---------- DOCUMENT EXTRACT ----------

11: Amplifying the Voice of Nonprofit Youth Agencies


The foundation’s work on families, children, and youth has not always involved actual grant-making. The birth and development of something called Community Voices for Youth & Families is a case in point. It is not one of Parmely’s grantees and technically not part of her program area. But the foundation felt the need to help anyway.

Amy Hagedorn’s two-decade experience with pre-kindergarten education made early childhood a natural focus. “All the studies say that that’s where you can make a huge difference if you invest, and therefore, that’s where we started working, because there was a need,” Darren Sandow said. “As she was so fond of saying, it was our niche. So we wanted to fill it.”

But older children, including teenagers, need help, too.

In 2012, a crisis faced a group of agencies that provide after-school and other services to at-risk youth. The triggering event was a political struggle at the highest levels of Nassau County government: The county legislature’s Democratic minority objected to the way the Republican majority wanted to redraw the boundaries of legislative districts, as a result of the 2010 US Census. The Democrats were so unhappy with the redistricting process that they refused to provide the votes necessary for the county to borrow money to cover the cost of paying property tax refunds.

In that battle of the titans, the losers were the small youth services agencies, which couldn’t even rely on a revenue stream that they had worked hard to help the county acquire. The youth services agencies had played a role in persuading the State Legislature to allow red-light cameras in Nassau. The money from fines paid by red-light runners was to pay for youth services. But the county decided to divert the red light money from the agencies to the payment of property tax refunds. The Democrats blamed Republicans, including County Executive Edward Mangano, for funding cuts to the agencies. The Republicans blamed the Democrats. In the summer of 2012, the agencies staged a mock funeral, complete with hearses and coffins, at the State Supreme Court in Mineola. The outlook for 2013 was grim: a budget that would cut funding for these agencies by $7.3 million.

Though the agencies were not Hagedorn Foundation grantees, Amy had provided some support through her fund. The county approached Sandow with a request that the foundation act as an adviser, based on its expertise in handling grants and working with nonprofits.

----------

PROMPT A: In the passage on Nassau County youth agencies, by how much would the 2013 budget have cut their funding?
PROMPT B: Carry on the passage on Nassau County youth agencies, starting after its last sentence.
The data after this point are separate material, unrelated to the passage on Nassau County youth agencies.

---------- DATA TO EXAMINE ----------

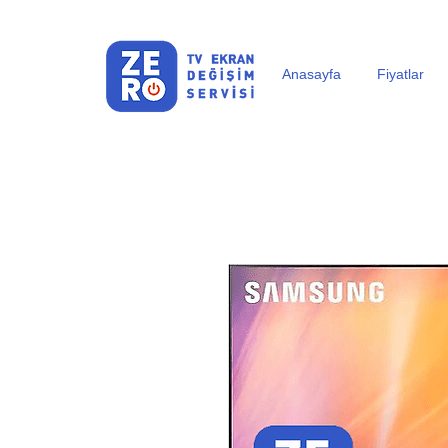
Anasayfa
Fiyatlar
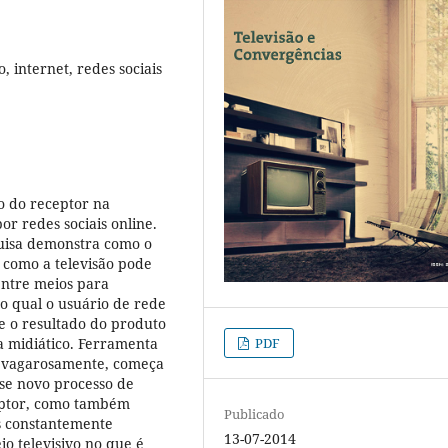
, internet, redes sociais
ão do receptor na
r redes sociais online.
quisa demonstra como o
e como a televisão pode
entre meios para
o qual o usuário de rede
te o resultado do produto
PDF
a midiático. Ferramenta
e, vagarosamente, começa
sse novo processo de
eptor, como também
Publicado
s constantemente
13-07-2014
io televisivo no que é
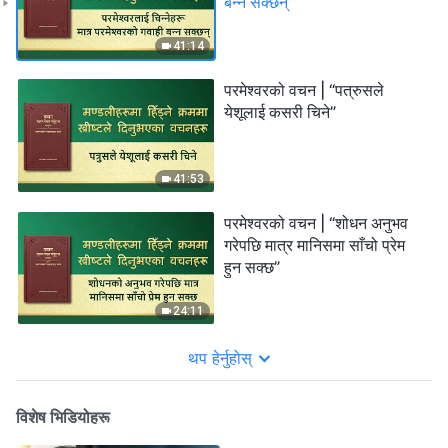
बन्‍न सक्छन्”
41:14
परमेश्‍वरको वचन | “पत्रुसले
येशूलाई कसरी चिने”
41:53
परमेश्‍वरको वचन | “शोधन अनुभव
गरेपछि मात्र मानिसमा साँचो प्रेम
हुन सक्छ”
24:11
थप हेर्नुहोस्
विशेष भिडियोहरू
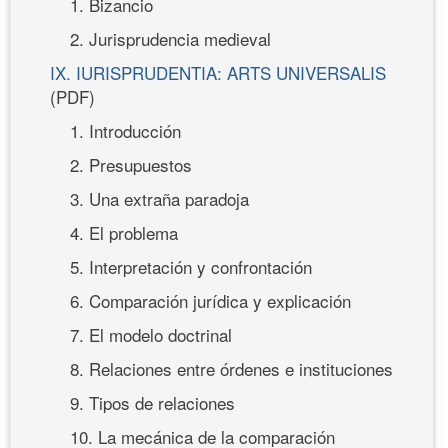
1. Bizancio
2. Jurisprudencia medieval
IX. IURISPRUDENTIA: ARTS UNIVERSALIS
(PDF)
1. Introducción
2. Presupuestos
3. Una extraña paradoja
4. El problema
5. Interpretación y confrontación
6. Comparación jurídica y explicación
7. El modelo doctrinal
8. Relaciones entre órdenes e instituciones
9. Tipos de relaciones
10. La mecánica de la comparación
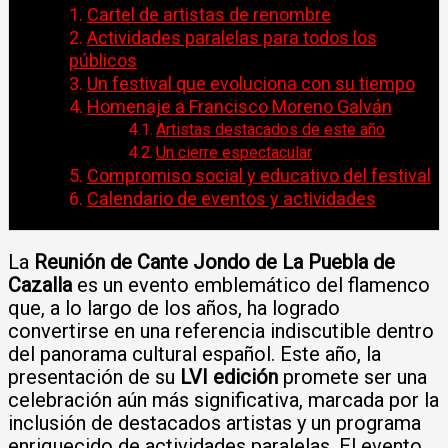
Cartel de artistas de renombre
Actividades paralelas para todos los
públicos
Un festival que evoluciona con su tiempo
Homenaje a Francisco Moreno Galván
Artistas destacados de este año
Un cierre espectacular
Compromiso social y educativo del festival
Calendario de eventos y actividades
La
Reunión de Cante Jondo de La Puebla de
Cazalla
es un evento emblemático del flamenco
que, a lo largo de los años, ha logrado
convertirse en una referencia indiscutible dentro
del panorama cultural español. Este año, la
presentación de su
LVI edición
promete ser una
celebración aún más significativa, marcada por la
inclusión de destacados artistas y un programa
enriquecido de actividades paralelas. El evento,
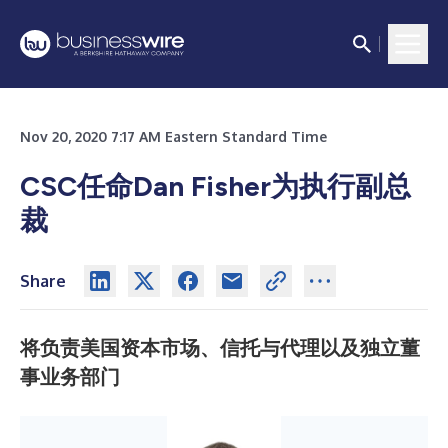
Nov 20, 2020 7:17 AM Eastern Standard Time
CSC任命Dan Fisher为执行副总
裁
Share
将负责美国资本市场、信托与代理以及独立董
事业务部门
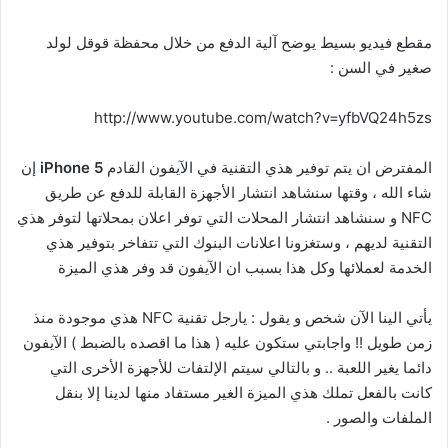
مقطع فيديو بسيط يوضح آلية الدفع من خلال محفظة قوقل لولد
صغير في السن :
http://www.youtube.com/watch?v=yfbVQ24h5zs
المفترض ان يتم توفير هذي التقنية في الآيفون القادم
iPhone 5
إن
شاء الله ، وقتها سنشاهد انتشار الأجهزة القابلة للدفع عن طريق
NFC و سنشاهد انتشار المحلات التي توفر اعلان بمحلاتها لتوفر هذي
التقنية لديهم ، وستغزونا اعلانات البنوك التي تتفاخر بتوفير هذي
الخدمة لعملائها وكل هذا بسبب ان الآيفون قد وفر هذي الميزة
يأتي الينا الآن شخص و يقول : يارجل تقنية NFC هذي موجودة منذ
زمن طويل !! واجابتي ستكون عليه ( هذا ما اقصده بالضبط ) الآيفون
دائما يغير اللعبة .. و بالتالي سيتم الإلتفات للأجهزة الأخرى التي
كانت بالفعل تملك هذي الميزة الغير مستفاد منها لدينا إلا بنقل
الملفات والصور .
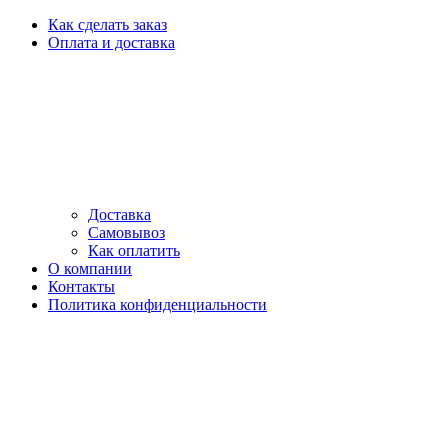
Как сделать заказ
Оплата и доставка
Доставка
Самовывоз
Как оплатить
О компании
Контакты
Политика конфиденциальности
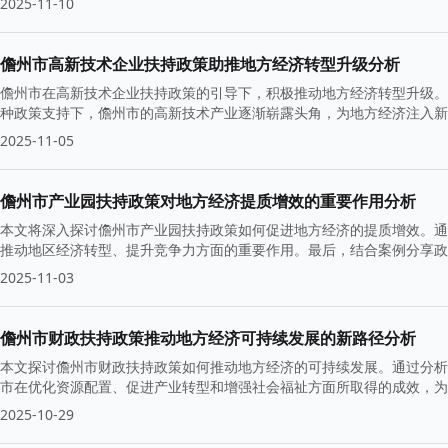
2025-11-10
儋州市高新技术企业扶持政策助推地方经济转型升级分析
儋州市在高新技术企业扶持政策的引导下，积极推动地方经济转型升级。
种政策支持下，儋州市的高新技术产业逐渐崭露头角，为地方经济注入新
2025-11-05
儋州市产业园扶持政策对地方经济提质增效的重要作用分析
本文将深入探讨儋州市产业园扶持政策如何促进地方经济的提质增效。通
推动地区经济转型、提升竞争力方面的重要作用。最后，结合案例分享政
2025-11-03
儋州市财政扶持政策推动地方经济可持续发展的新路径分析
本文探讨儋州市财政扶持政策如何推动地方经济的可持续发展。通过分析
市在优化资源配置、促进产业转型和增强社会福祉方面所取得的成效，为
2025-10-29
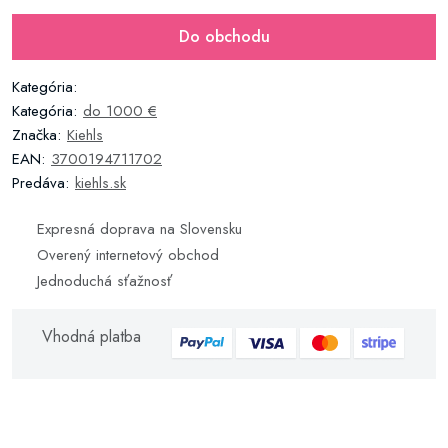
Do obchodu
Kategória:
Kategória:
do 1000 €
Značka:
Kiehls
EAN:
3700194711702
Predáva:
kiehls.sk
Expresná doprava na Slovensku
Overený internetový obchod
Jednoduchá sťažnosť
Vhodná platba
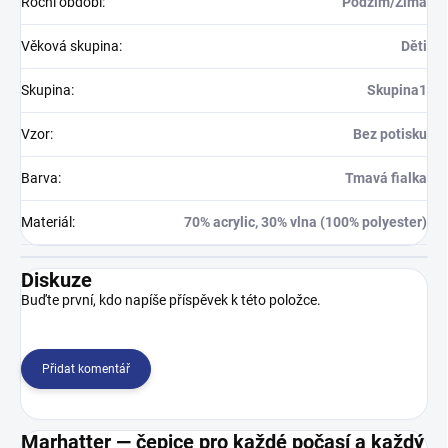
Roční období
:
Podzim/Zima
Věková skupina
:
Děti
Skupina
:
Skupina1
Vzor
:
Bez potisku
Barva
:
Tmavá fialka
Materiál
:
70% acrylic, 30% vlna (100% polyester)
Diskuze
Buďte první, kdo napíše příspěvek k této položce.
Přidat komentář
Marhatter — čepice pro každé počasí a každý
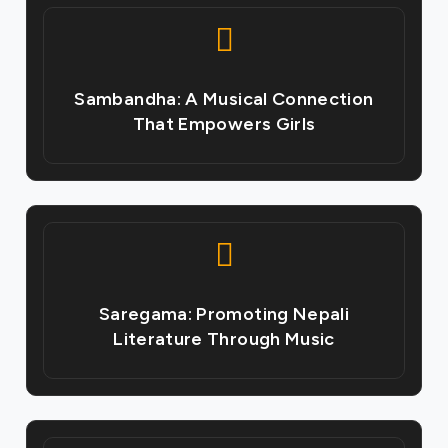
Sambandha: A Musical Connection
That Empowers Girls
Saregama: Promoting Nepali
Literature Through Music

----------

ANSWER SECTION A: By $7.3 million.

ANSWER SECTION B:
That led to a series of meetings between Sandow and the youth agencies. Years earlier, they had formed the Nassau County Coalition of Youth Service Agencies. But the crisis provided the spark that led to a new collaboration, called Community Voices for Youth & Families.

“It just started out with a realization that, unless we got our groups to think differently, advocacy would never change and remain ineffective,” Sandow said. “To be quite honest, I was told this by the county folks: Each time they looked out the window and a protest was going on, it was all the same faces, and it was always the executive directors of the various agencies, and not the people who benefited from the services.” Something had to change. “I brought folks together, using our convening power and also the ability to feed people. It became Community Voices.”

Over lunch at the foundation’s offices, the leaders of the agencies began discussing strategies for securing the funding they needed to keep their vital work going. The Hagedorn offices became “a safe place where we could have an open discussion of what are the obstacles, what are the pros and cons of a collaborative effort,” said Lynette Batts, executive director of the Littig House Community Center in Port Washington.

The existing Nassau County Coalition had been formed to represent agencies who got funding from the Nassau County Youth Board. The new entity that grew up had wider goals: covering the whole Long Island region, including agencies from Suffolk County, Long Island’s easternmost county. Getting Suffolk nonprofits to collaborate wasn’t easy, because they had tried collaboration in the past and had run into difficult obstacles. But Community Voices pushed ahead, and a small core of Suffolk agencies joined the effort.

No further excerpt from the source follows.